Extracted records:

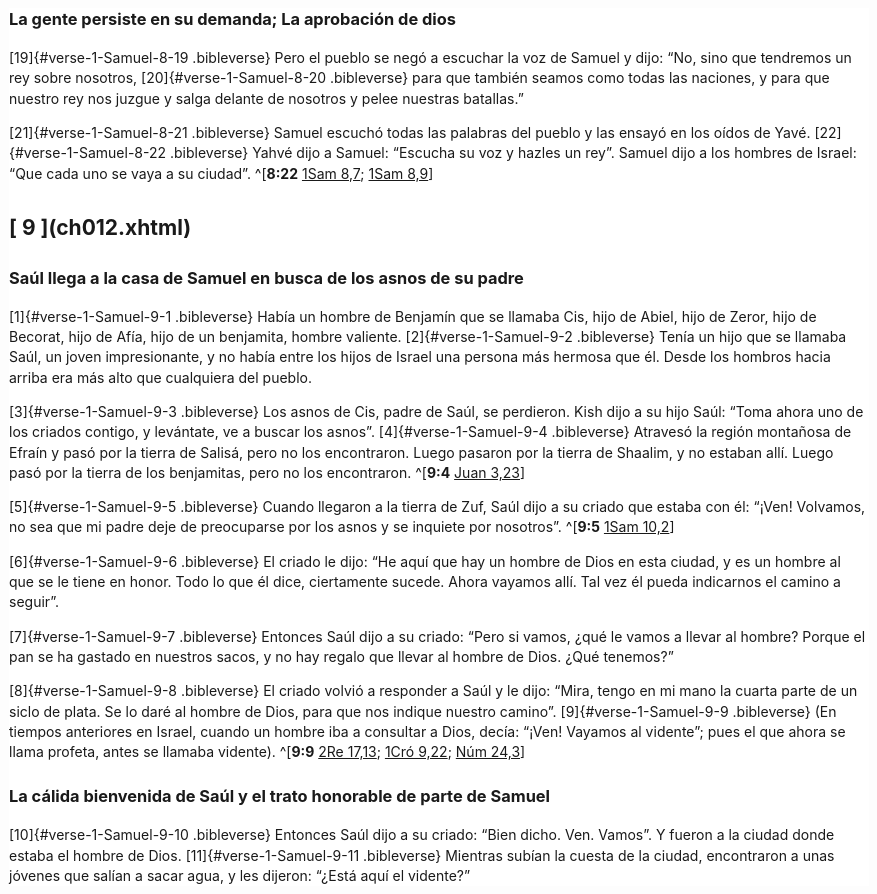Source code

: ### La gente persiste en su demanda; La aprobación de dios
[19]{#verse-1-Samuel-8-19 .bibleverse} Pero el pueblo se negó a escuchar la voz de Samuel y dijo: “No, sino que tendremos un rey sobre nosotros, [20]{#verse-1-Samuel-8-20 .bibleverse} para que también seamos como todas las naciones, y para que nuestro rey nos juzgue y salga delante de nosotros y pelee nuestras batallas.”

[21]{#verse-1-Samuel-8-21 .bibleverse} Samuel escuchó todas las palabras del pueblo y las ensayó en los oídos de Yavé. [22]{#verse-1-Samuel-8-22 .bibleverse} Yahvé dijo a Samuel: “Escucha su voz y hazles un rey”. Samuel dijo a los hombres de Israel: “Que cada uno se vaya a su ciudad”. ^[**8:22** [1Sam 8,7](ch012.xhtml#verse-1-Samuel-8-7); [1Sam 8,9](ch012.xhtml#verse-1-Samuel-8-9)]

<h2 class="chaptertitle">[&nbsp;9&nbsp;](ch012.xhtml)<span><span id="chapter-1-Samuel-9"></span></span></h2>

### Saúl llega a la casa de Samuel en busca de los asnos de su padre
[1]{#verse-1-Samuel-9-1 .bibleverse} Había un hombre de Benjamín que se llamaba Cis, hijo de Abiel, hijo de Zeror, hijo de Becorat, hijo de Afía, hijo de un benjamita, hombre valiente. [2]{#verse-1-Samuel-9-2 .bibleverse} Tenía un hijo que se llamaba Saúl, un joven impresionante, y no había entre los hijos de Israel una persona más hermosa que él. Desde los hombros hacia arriba era más alto que cualquiera del pueblo.

[3]{#verse-1-Samuel-9-3 .bibleverse} Los asnos de Cis, padre de Saúl, se perdieron. Kish dijo a su hijo Saúl: “Toma ahora uno de los criados contigo, y levántate, ve a buscar los asnos”. [4]{#verse-1-Samuel-9-4 .bibleverse} Atravesó la región montañosa de Efraín y pasó por la tierra de Salisá, pero no los encontraron. Luego pasaron por la tierra de Shaalim, y no estaban allí. Luego pasó por la tierra de los benjamitas, pero no los encontraron. ^[**9:4** [Juan 3,23](ch046.xhtml#verse-Juan-3-23)]

[5]{#verse-1-Samuel-9-5 .bibleverse} Cuando llegaron a la tierra de Zuf, Saúl dijo a su criado que estaba con él: “¡Ven! Volvamos, no sea que mi padre deje de preocuparse por los asnos y se inquiete por nosotros”. ^[**9:5** [1Sam 10,2](ch012.xhtml#verse-1-Samuel-10-2)]

[6]{#verse-1-Samuel-9-6 .bibleverse} El criado le dijo: “He aquí que hay un hombre de Dios en esta ciudad, y es un hombre al que se le tiene en honor. Todo lo que él dice, ciertamente sucede. Ahora vayamos allí. Tal vez él pueda indicarnos el camino a seguir”.

[7]{#verse-1-Samuel-9-7 .bibleverse} Entonces Saúl dijo a su criado: “Pero si vamos, ¿qué le vamos a llevar al hombre? Porque el pan se ha gastado en nuestros sacos, y no hay regalo que llevar al hombre de Dios. ¿Qué tenemos?”

[8]{#verse-1-Samuel-9-8 .bibleverse} El criado volvió a responder a Saúl y le dijo: “Mira, tengo en mi mano la cuarta parte de un siclo de plata. Se lo daré al hombre de Dios, para que nos indique nuestro camino”. [9]{#verse-1-Samuel-9-9 .bibleverse} (En tiempos anteriores en Israel, cuando un hombre iba a consultar a Dios, decía: “¡Ven! Vayamos al vidente”; pues el que ahora se llama profeta, antes se llamaba vidente). ^[**9:9** [2Re 17,13](ch015.xhtml#verse-2-Reyes-17-13); [1Cró 9,22](ch016.xhtml#verse-1-Crónicas-9-22); [Núm 24,3](ch007.xhtml#verse-Números-24-3)]

### La cálida bienvenida de Saúl y el trato honorable de parte de Samuel
[10]{#verse-1-Samuel-9-10 .bibleverse} Entonces Saúl dijo a su criado: “Bien dicho. Ven. Vamos”. Y fueron a la ciudad donde estaba el hombre de Dios. [11]{#verse-1-Samuel-9-11 .bibleverse} Mientras subían la cuesta de la ciudad, encontraron a unas jóvenes que salían a sacar agua, y les dijeron: “¿Está aquí el vidente?”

**Problem statement:** Reproduce all of the material above character for character, leaving the picture out.

**Response to the exercise:**
Source code

: ### La gente persiste en su demanda; La aprobación de dios
[19]{#verse-1-Samuel-8-19 .bibleverse} Pero el pueblo se negó a escuchar la voz de Samuel y dijo: “No, sino que tendremos un rey sobre nosotros, [20]{#verse-1-Samuel-8-20 .bibleverse} para que también seamos como todas las naciones, y para que nuestro rey nos juzgue y salga delante de nosotros y pelee nuestras batallas.”

[21]{#verse-1-Samuel-8-21 .bibleverse} Samuel escuchó todas las palabras del pueblo y las ensayó en los oídos de Yavé. [22]{#verse-1-Samuel-8-22 .bibleverse} Yahvé dijo a Samuel: “Escucha su voz y hazles un rey”. Samuel dijo a los hombres de Israel: “Que cada uno se vaya a su ciudad”. ^[**8:22** [1Sam 8,7](ch012.xhtml#verse-1-Samuel-8-7); [1Sam 8,9](ch012.xhtml#verse-1-Samuel-8-9)]

<h2 class="chaptertitle">[&nbsp;9&nbsp;](ch012.xhtml)<span><span id="chapter-1-Samuel-9"></span></span></h2>

### Saúl llega a la casa de Samuel en busca de los asnos de su padre
[1]{#verse-1-Samuel-9-1 .bibleverse} Había un hombre de Benjamín que se llamaba Cis, hijo de Abiel, hijo de Zeror, hijo de Becorat, hijo de Afía, hijo de un benjamita, hombre valiente. [2]{#verse-1-Samuel-9-2 .bibleverse} Tenía un hijo que se llamaba Saúl, un joven impresionante, y no había entre los hijos de Israel una persona más hermosa que él. Desde los hombros hacia arriba era más alto que cualquiera del pueblo.

[3]{#verse-1-Samuel-9-3 .bibleverse} Los asnos de Cis, padre de Saúl, se perdieron. Kish dijo a su hijo Saúl: “Toma ahora uno de los criados contigo, y levántate, ve a buscar los asnos”. [4]{#verse-1-Samuel-9-4 .bibleverse} Atravesó la región montañosa de Efraín y pasó por la tierra de Salisá, pero no los encontraron. Luego pasaron por la tierra de Shaalim, y no estaban allí. Luego pasó por la tierra de los benjamitas, pero no los encontraron. ^[**9:4** [Juan 3,23](ch046.xhtml#verse-Juan-3-23)]

[5]{#verse-1-Samuel-9-5 .bibleverse} Cuando llegaron a la tierra de Zuf, Saúl dijo a su criado que estaba con él: “¡Ven! Volvamos, no sea que mi padre deje de preocuparse por los asnos y se inquiete por nosotros”. ^[**9:5** [1Sam 10,2](ch012.xhtml#verse-1-Samuel-10-2)]

[6]{#verse-1-Samuel-9-6 .bibleverse} El criado le dijo: “He aquí que hay un hombre de Dios en esta ciudad, y es un hombre al que se le tiene en honor. Todo lo que él dice, ciertamente sucede. Ahora vayamos allí. Tal vez él pueda indicarnos el camino a seguir”.

[7]{#verse-1-Samuel-9-7 .bibleverse} Entonces Saúl dijo a su criado: “Pero si vamos, ¿qué le vamos a llevar al hombre? Porque el pan se ha gastado en nuestros sacos, y no hay regalo que llevar al hombre de Dios. ¿Qué tenemos?”

[8]{#verse-1-Samuel-9-8 .bibleverse} El criado volvió a responder a Saúl y le dijo: “Mira, tengo en mi mano la cuarta parte de un siclo de plata. Se lo daré al hombre de Dios, para que nos indique nuestro camino”. [9]{#verse-1-Samuel-9-9 .bibleverse} (En tiempos anteriores en Israel, cuando un hombre iba a consultar a Dios, decía: “¡Ven! Vayamos al vidente”; pues el que ahora se llama profeta, antes se llamaba vidente). ^[**9:9** [2Re 17,13](ch015.xhtml#verse-2-Reyes-17-13); [1Cró 9,22](ch016.xhtml#verse-1-Crónicas-9-22); [Núm 24,3](ch007.xhtml#verse-Números-24-3)]

### La cálida bienvenida de Saúl y el trato honorable de parte de Samuel
[10]{#verse-1-Samuel-9-10 .bibleverse} Entonces Saúl dijo a su criado: “Bien dicho. Ven. Vamos”. Y fueron a la ciudad donde estaba el hombre de Dios. [11]{#verse-1-Samuel-9-11 .bibleverse} Mientras subían la cuesta de la ciudad, encontraron a unas jóvenes que salían a sacar agua, y les dijeron: “¿Está aquí el vidente?”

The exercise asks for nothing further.